## [Exercise objective]
From the records below, please copy word for word the part that opens with the line containing "# CONDIZIONI GENERALI DI VENDITA" and closes with the line containing "Le CGV si applicano", including both of those lines.

Given information below:

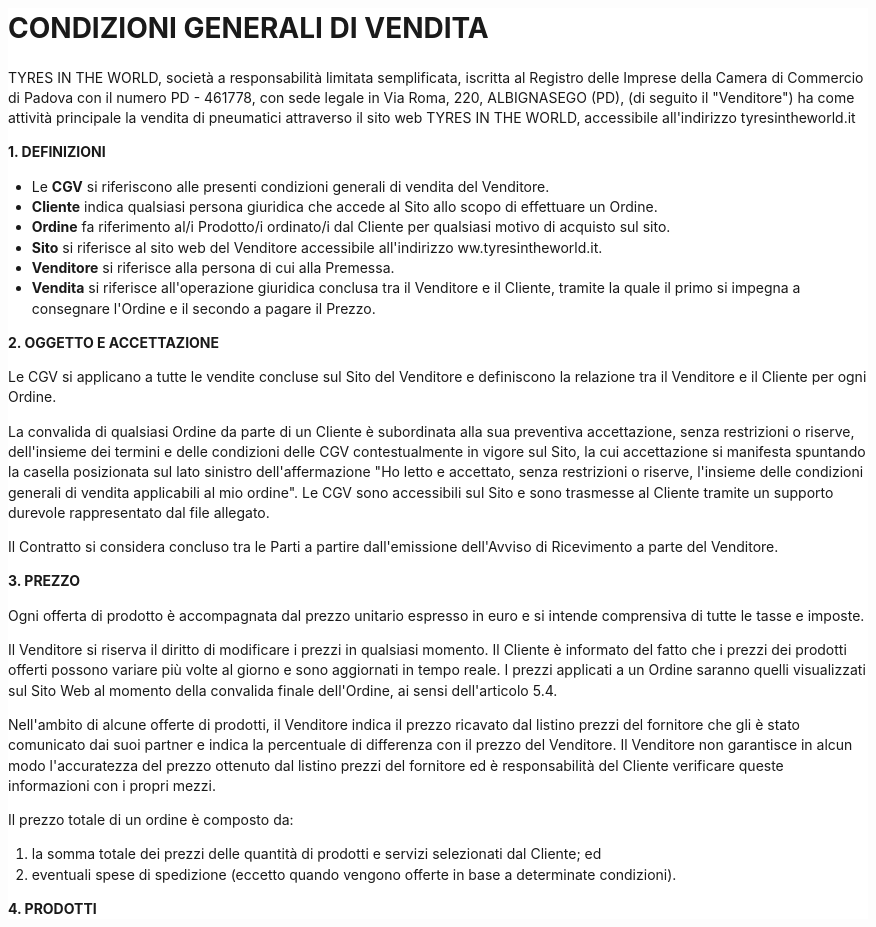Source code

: # CONDIZIONI GENERALI DI VENDITA

TYRES IN THE WORLD, società a responsabilità limitata semplificata, iscritta al Registro delle Imprese della Camera di Commercio di Padova con il numero PD - 461778, con sede legale in Via Roma, 220, ALBIGNASEGO (PD), (di seguito il "Venditore") ha come attività principale la vendita di pneumatici attraverso il sito web TYRES IN THE WORLD, accessibile all'indirizzo  tyresintheworld.it

**1. DEFINIZIONI**

- Le **CGV** si riferiscono alle presenti condizioni generali di vendita del Venditore.
- **Cliente** indica qualsiasi persona giuridica che accede al Sito allo scopo di effettuare un Ordine.
- **Ordine** fa riferimento al/i Prodotto/i ordinato/i dal Cliente per qualsiasi motivo di acquisto sul sito.
- **Sito** si riferisce al sito web del Venditore accessibile all'indirizzo ww.tyresintheworld.it.
- **Venditore** si riferisce alla persona di cui alla Premessa.
- **Vendita** si riferisce all'operazione giuridica conclusa tra il Venditore e il Cliente, tramite la quale il primo si impegna a consegnare l'Ordine e il secondo a pagare il Prezzo.

**2. OGGETTO E ACCETTAZIONE**

Le CGV si applicano a tutte le vendite concluse sul Sito del Venditore e definiscono la relazione tra il Venditore e il Cliente per ogni Ordine.

La convalida di qualsiasi Ordine da parte di un Cliente è subordinata alla sua preventiva accettazione, senza restrizioni o riserve, dell'insieme dei termini e delle condizioni delle CGV contestualmente in vigore sul Sito, la cui accettazione si manifesta spuntando la casella posizionata sul lato sinistro dell'affermazione "Ho letto e accettato, senza restrizioni o riserve, l'insieme delle condizioni generali di vendita applicabili al mio ordine". Le CGV sono accessibili sul Sito e sono trasmesse al Cliente tramite un supporto durevole rappresentato dal file allegato.

Il Contratto si considera concluso tra le Parti a partire dall'emissione dell'Avviso di Ricevimento a parte del Venditore.

**3. PREZZO**

Ogni offerta di prodotto è accompagnata dal prezzo unitario espresso in euro e si intende comprensiva di tutte le tasse e imposte.

Il Venditore si riserva il diritto di modificare i prezzi in qualsiasi momento. Il Cliente è informato del fatto che i prezzi dei prodotti offerti possono variare più volte al giorno e sono aggiornati in tempo reale. I prezzi applicati a un Ordine saranno quelli visualizzati sul Sito Web al momento della convalida finale dell'Ordine, ai sensi dell'articolo 5.4.

Nell'ambito di alcune offerte di prodotti, il Venditore indica il prezzo ricavato dal listino prezzi del fornitore che gli è stato comunicato dai suoi partner e indica la percentuale di differenza con il prezzo del Venditore. Il Venditore non garantisce in alcun modo l'accuratezza del prezzo ottenuto dal listino prezzi del fornitore ed è responsabilità del Cliente verificare queste informazioni con i propri mezzi.

Il prezzo totale di un ordine è composto da:

1. la somma totale dei prezzi delle quantità di prodotti e servizi selezionati dal Cliente; ed
1. eventuali spese di spedizione (eccetto quando vengono offerte in base a determinate condizioni).

**4. PRODOTTI**
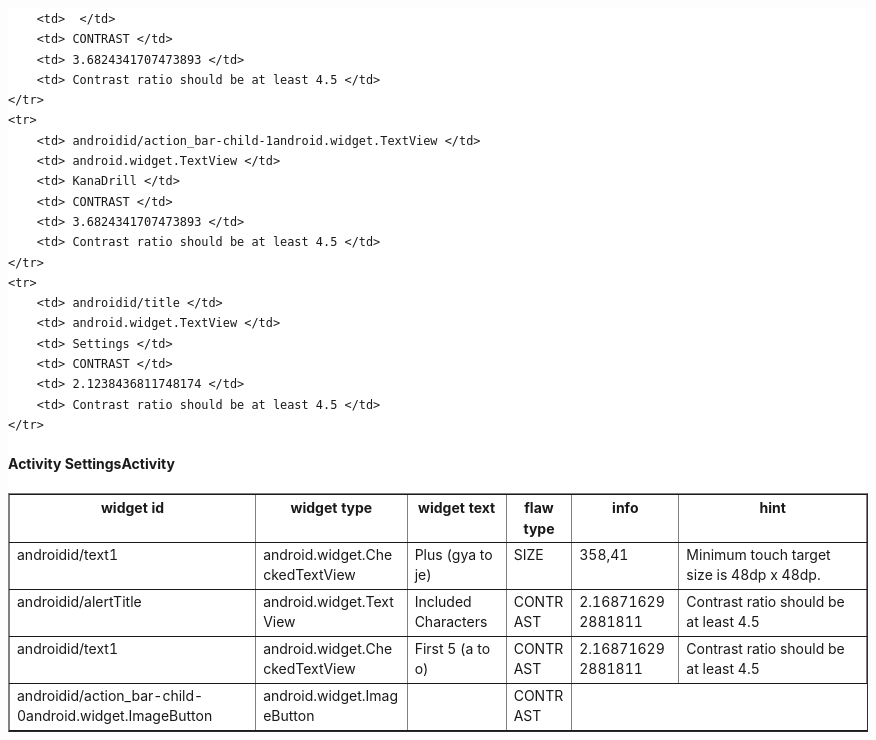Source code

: 		<td>  </td>
		<td> CONTRAST </td>
		<td> 3.6824341707473893 </td>
		<td> Contrast ratio should be at least 4.5 </td>
	</tr>
	<tr>
		<td> androidid/action_bar-child-1android.widget.TextView </td>
		<td> android.widget.TextView </td>
		<td> KanaDrill </td>
		<td> CONTRAST </td>
		<td> 3.6824341707473893 </td>
		<td> Contrast ratio should be at least 4.5 </td>
	</tr>
	<tr>
		<td> androidid/title </td>
		<td> android.widget.TextView </td>
		<td> Settings </td>
		<td> CONTRAST </td>
		<td> 2.1238436811748174 </td>
		<td> Contrast ratio should be at least 4.5 </td>
	</tr>
</table>


#### Activity SettingsActivity

<table border='1'>
	<tr>
		<th> widget id </th>
		<th> widget type </th>
		<th> widget text </th>
		<th> flaw type </th>
		<th> info </th>
		<th> hint </th>
	</tr>
	<tr>
		<td> androidid/text1 </td>
		<td> android.widget.CheckedTextView </td>
		<td> Plus (gya to je) </td>
		<td> SIZE </td>
		<td> 358,41 </td>
		<td> Minimum touch target size is 48dp x 48dp.  </td>
	</tr>
	<tr>
		<td> androidid/alertTitle </td>
		<td> android.widget.TextView </td>
		<td> Included Characters </td>
		<td> CONTRAST </td>
		<td> 2.168716292881811 </td>
		<td> Contrast ratio should be at least 4.5 </td>
	</tr>
	<tr>
		<td> androidid/text1 </td>
		<td> android.widget.CheckedTextView </td>
		<td> First 5 (a to o) </td>
		<td> CONTRAST </td>
		<td> 2.168716292881811 </td>
		<td> Contrast ratio should be at least 4.5 </td>
	</tr>
	<tr>
		<td> androidid/action_bar-child-0android.widget.ImageButton </td>
		<td> android.widget.ImageButton </td>
		<td>  </td>
		<td> CONTRAST </td>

End of Given information.

## [Reply]
: # CONDIZIONI GENERALI DI VENDITA

TYRES IN THE WORLD, società a responsabilità limitata semplificata, iscritta al Registro delle Imprese della Camera di Commercio di Padova con il numero PD - 461778, con sede legale in Via Roma, 220, ALBIGNASEGO (PD), (di seguito il "Venditore") ha come attività principale la vendita di pneumatici attraverso il sito web TYRES IN THE WORLD, accessibile all'indirizzo  tyresintheworld.it

**1. DEFINIZIONI**

- Le **CGV** si riferiscono alle presenti condizioni generali di vendita del Venditore.
- **Cliente** indica qualsiasi persona giuridica che accede al Sito allo scopo di effettuare un Ordine.
- **Ordine** fa riferimento al/i Prodotto/i ordinato/i dal Cliente per qualsiasi motivo di acquisto sul sito.
- **Sito** si riferisce al sito web del Venditore accessibile all'indirizzo ww.tyresintheworld.it.
- **Venditore** si riferisce alla persona di cui alla Premessa.
- **Vendita** si riferisce all'operazione giuridica conclusa tra il Venditore e il Cliente, tramite la quale il primo si impegna a consegnare l'Ordine e il secondo a pagare il Prezzo.

**2. OGGETTO E ACCETTAZIONE**

Le CGV si applicano a tutte le vendite concluse sul Sito del Venditore e definiscono la relazione tra il Venditore e il Cliente per ogni Ordine.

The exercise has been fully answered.